None of that matters of course, as long as at some point they make great music.
And Can out of Germany certainly did that, although on paper the line-up for their extraordinary Tago Mago album of 1971 -- a highwater mark for not just Krautrock, but the genre of "post-rock" 35 years before anyone had a name for it -- made little sense at all.
In their ranks they had a free jazz drummer (Jaki Liebezeit), a Japanese busker who sang in some weird Jap-English language of his own invention (Damo Suzuki), a classical pianist and teacher who had studied under classical avant-gardists Stockhausen and Berio (Irmin Schmidt), one of his students (guitarist Michael Karoli) and bassist Holger Czukay who also studied Stockhausen.
Put that before a record company executive today -- or indeed at any time -- and you'd guess there would not only be no contract but also an interesting and fast walk back to the elevator in the company of security guards, if not nurses carrying wraparound white jackets.
But those were the musicians who assembled to record Tago Mago, an album of extraordinary atmospherics, rock textures and loping rhythms, spare melodic lines, careering keyboard, and guitar parts which head off into the psychedelic.
On paper or on-line, that also makes no sense.
Tago Mago did -- and does even today, 40 years after its release -- sound ahead of the game and in a cosmos of its own. Its influence may not be readily apparent in current rock, but just as the Stones spawned Aerosmith and they spawned Guns'N Roses there is a clear trickle-down.
Although part of the broad church that was Krautrock, Can anticipated more recent post-rock (musicians using rock instruments for purposes other than "Are you feeling alrrrriiiiight, Cleveland?") and even a kind of jazz-fusion which leans more to the early Pink Floyd sonic tapestry.
Because Tago Mago is such an exceptional document it has long been an Essential Elsewhere album and so is considerd in depth here.
But we should acknowledge the 40th anniversary reissue which comes with excellent liner essays which include Duncan Fallowell's '72 article on Can in Melody Maker which became the liner notes for the UK release, Bobby Gillespie from Primal Scream (who confirms John Lydon/Rotten was a huge fan and Can were an influence on PIL, which also explains why PIL bassist Jah Wobble would record the Snake Charmer EP with Can's Czukay and Liebezeit in '83) and a '07 reflection on Tago Mago by Guardian/The Wire music journalist David Stubbs.

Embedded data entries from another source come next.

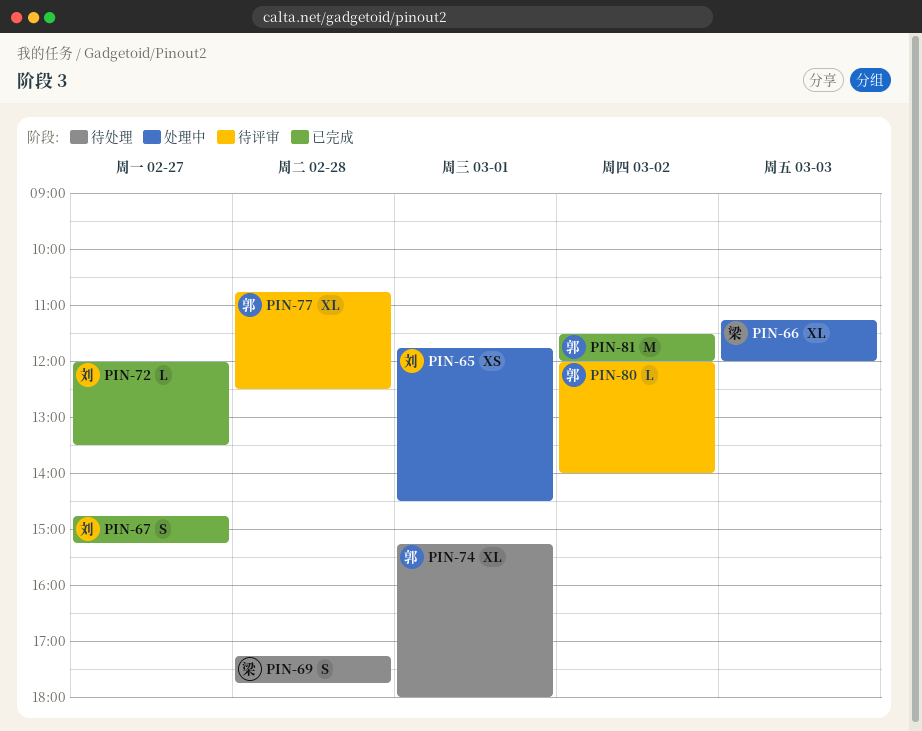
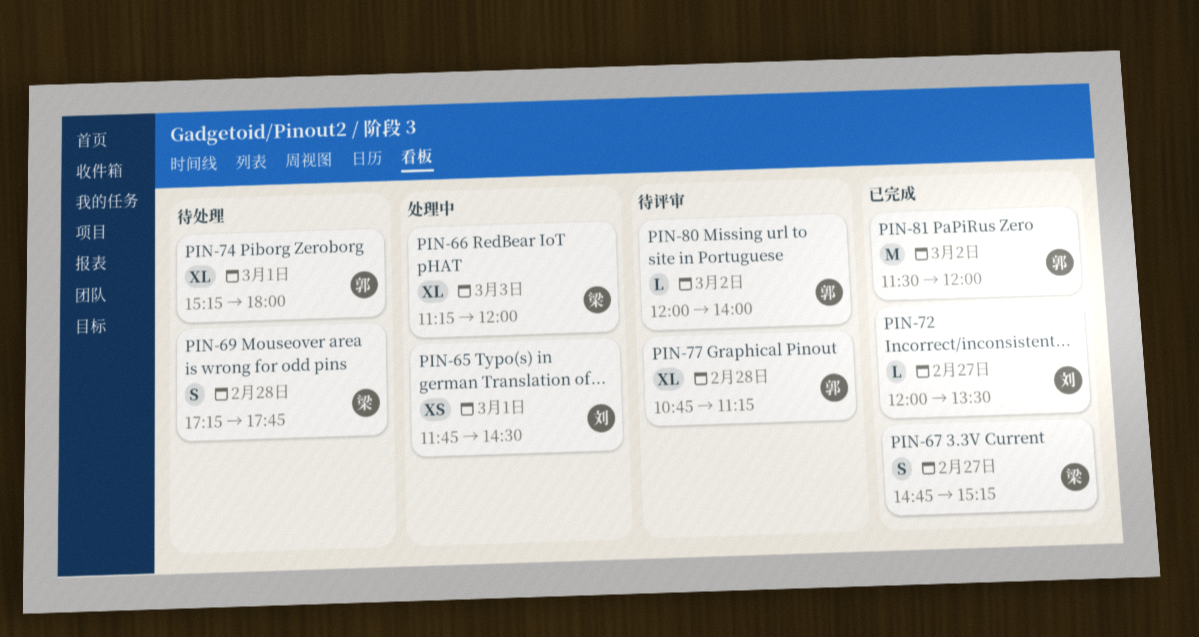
PIN-67, owner: 刘 -> 梁
PIN-77, ends: 12:30 -> 11:15

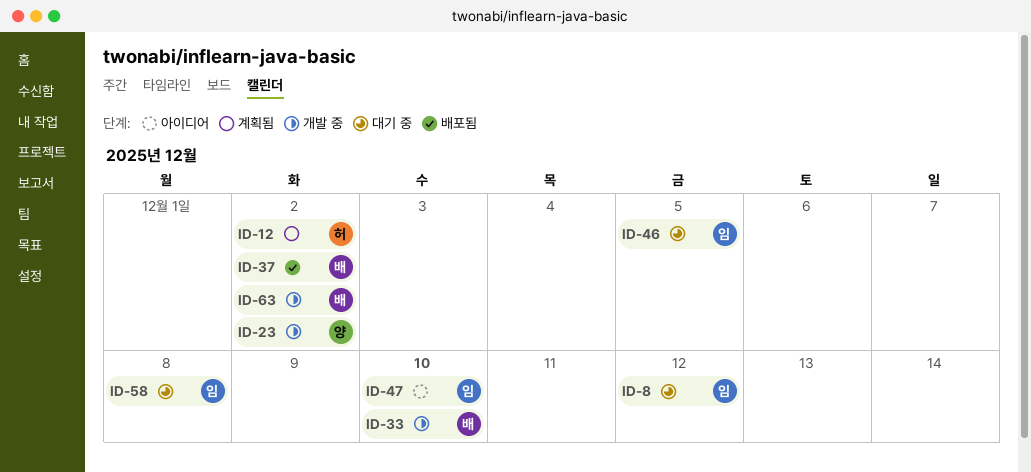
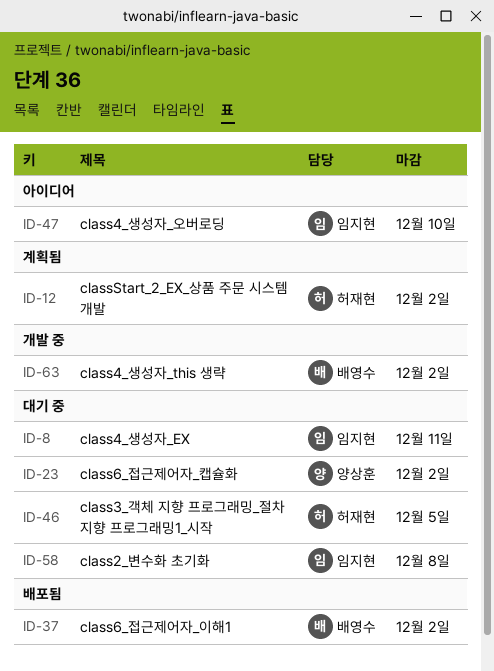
ID-8, due: Dec 12 -> Dec 11
ID-23, status: 개발 중 -> 대기 중
ID-33: present -> none
ID-46, owner: 임지현 -> 허재현

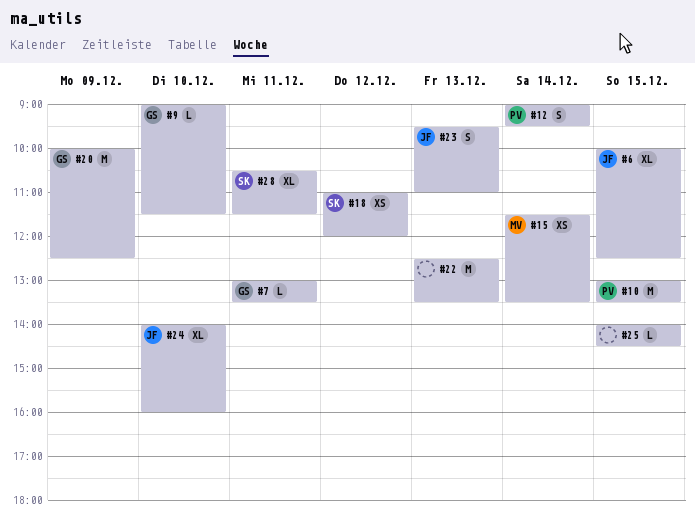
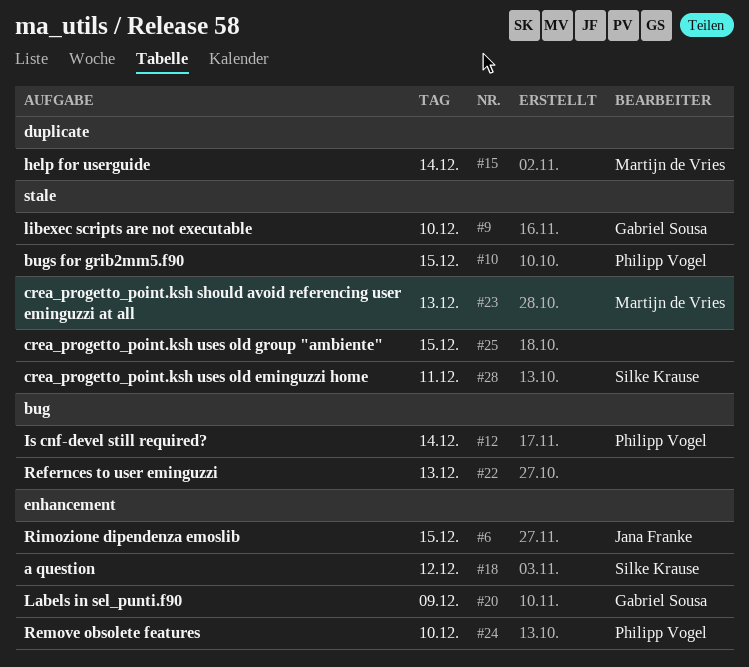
#7: present -> none
#23, owner: Jana Franke -> Martijn de Vries
#24, owner: Jana Franke -> Philipp Vogel

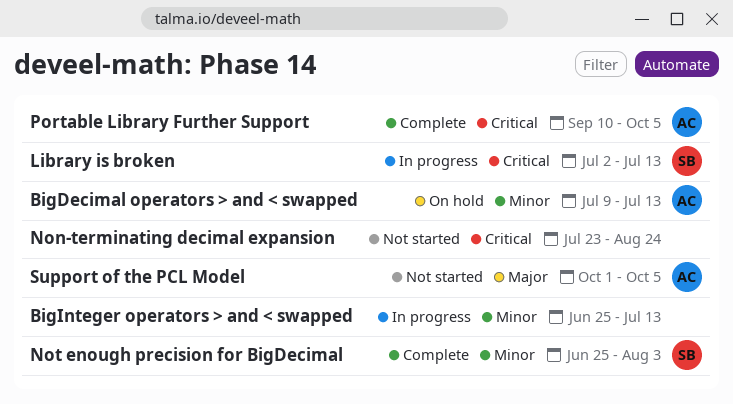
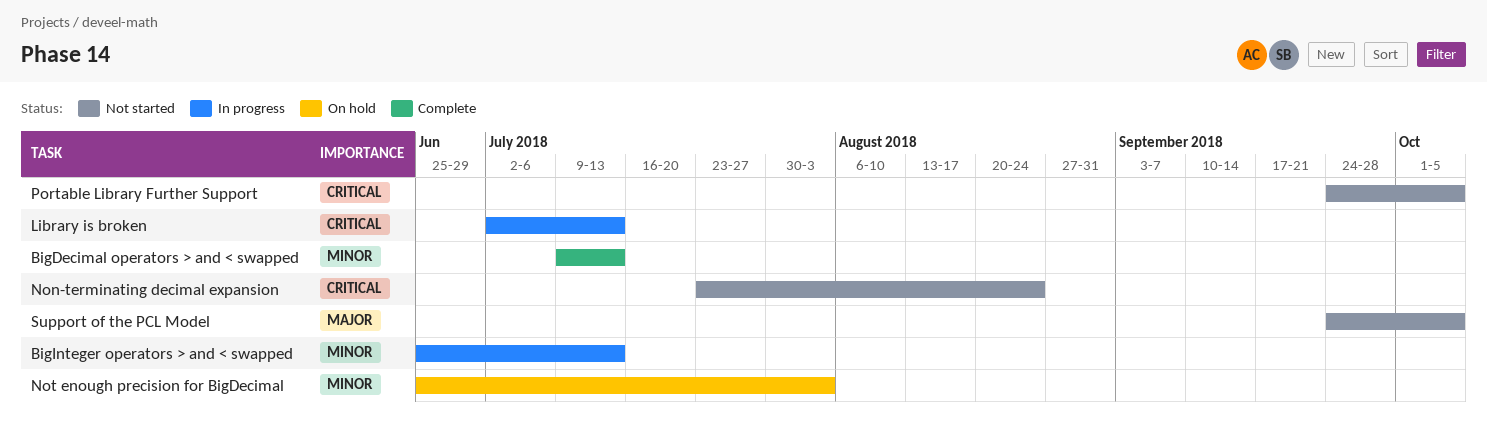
BigDecimal operators > and < swapped, status: On hold -> Complete
Not enough precision for BigDecimal, status: Complete -> On hold
Portable Library Further Support, status: Complete -> Not started
Portable Library Further Support, start: Sep 10 -> Sep 24
Support of the PCL Model, start: Oct 1 -> Sep 24

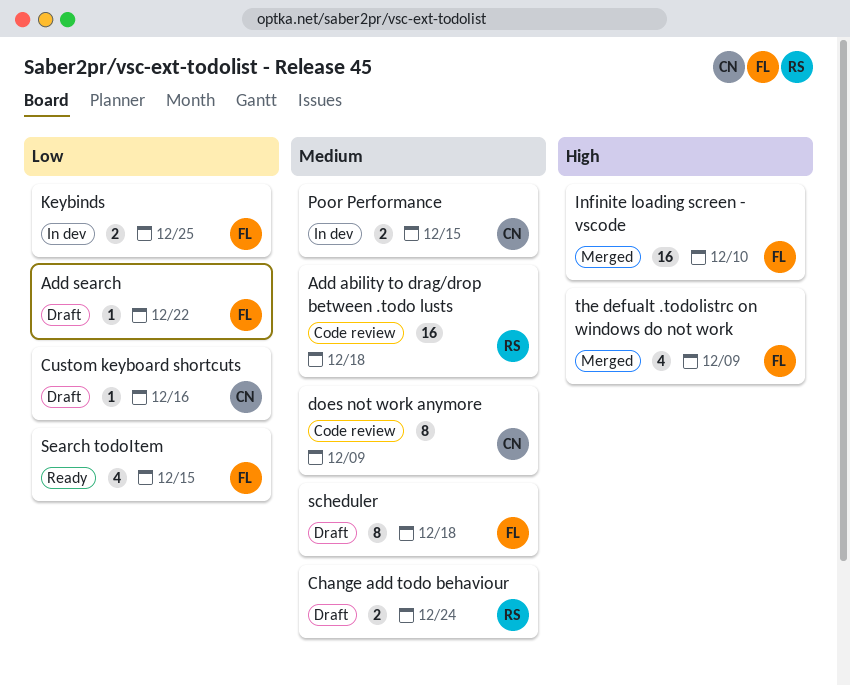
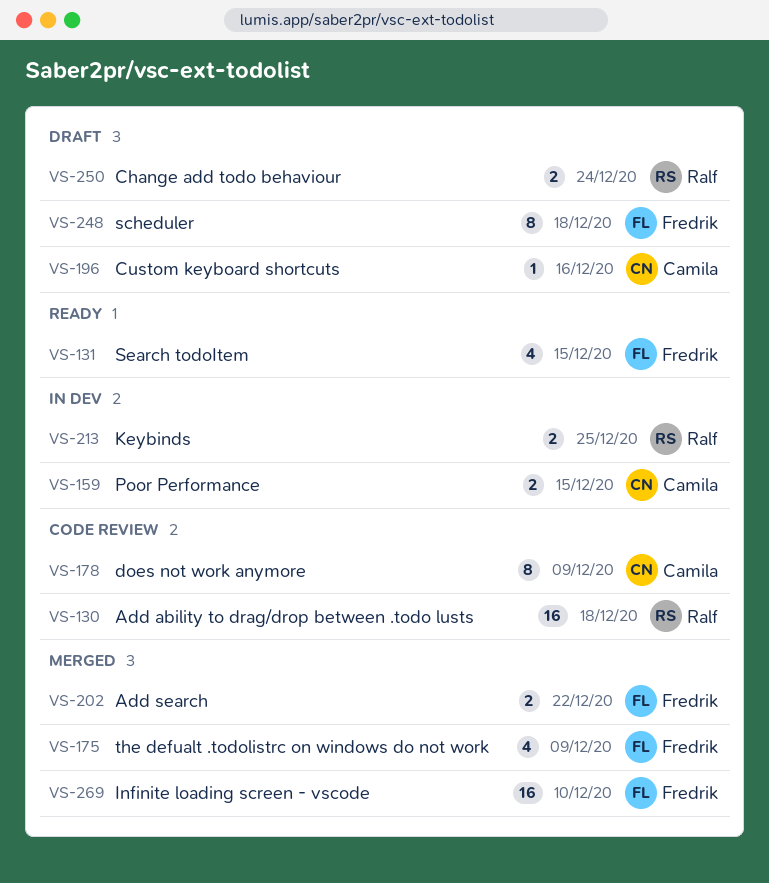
Add search, status: Draft -> Merged
Add search, estimate: 1 -> 2
Keybinds, owner: Fredrik -> Ralf

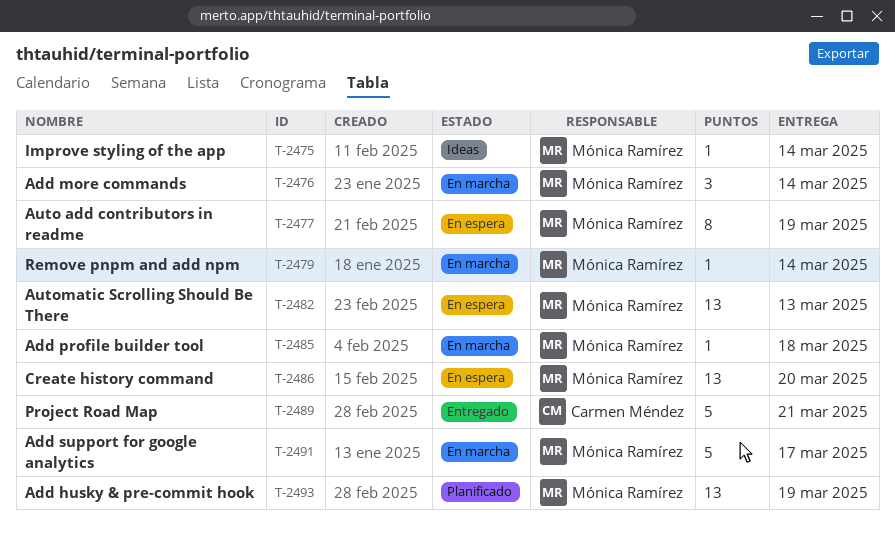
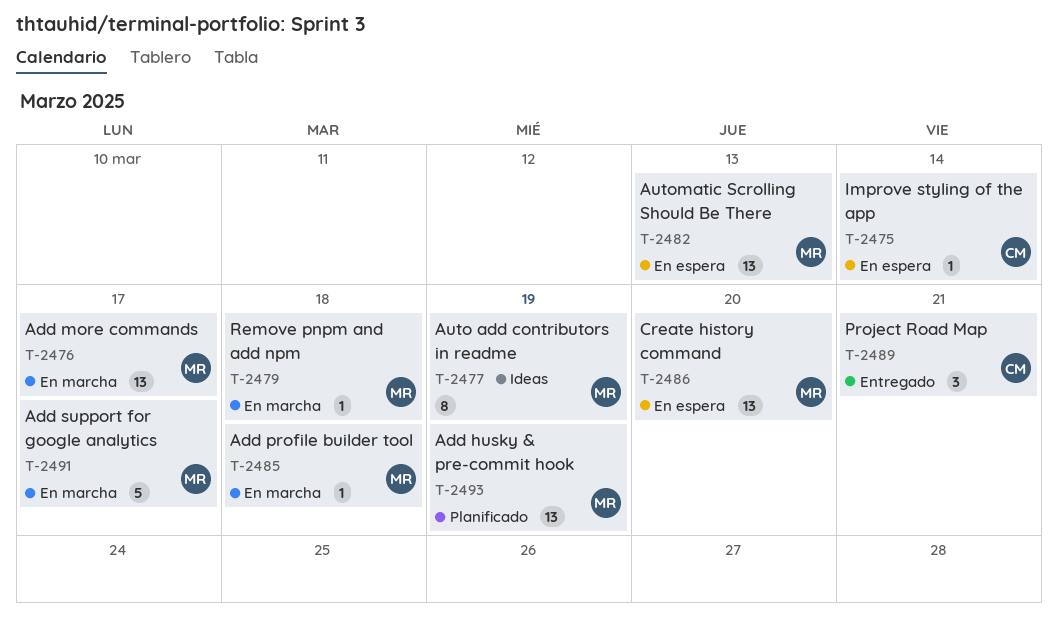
T-2475, status: Ideas -> En espera
T-2475, owner: Mónica Ramírez -> Carmen Méndez
T-2476, estimate: 3 -> 13
T-2476, due: Mar 14 -> Mar 17
T-2477, status: En espera -> Ideas
T-2479, due: Mar 14 -> Mar 18
T-2489, estimate: 5 -> 3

But of greater importance is the inclusion of a 48 minute live disc (recorded in '72) which includes 10 minute treatment of the influential Halleluwah and has a hypnotic 30 minute version of Spoon (which appeared as a three minute piece on the subsequent album Ege Bamyasi).
Over the past decade or so Can have been reissued, rediscovered, recently remastered and re-presented (notably the Can book/double CD and DVD set, and permutations of that). But the enjoyable learning curve starts with the exceptional and timeless Tago Mago.
A longtime Essential Elsewhere album.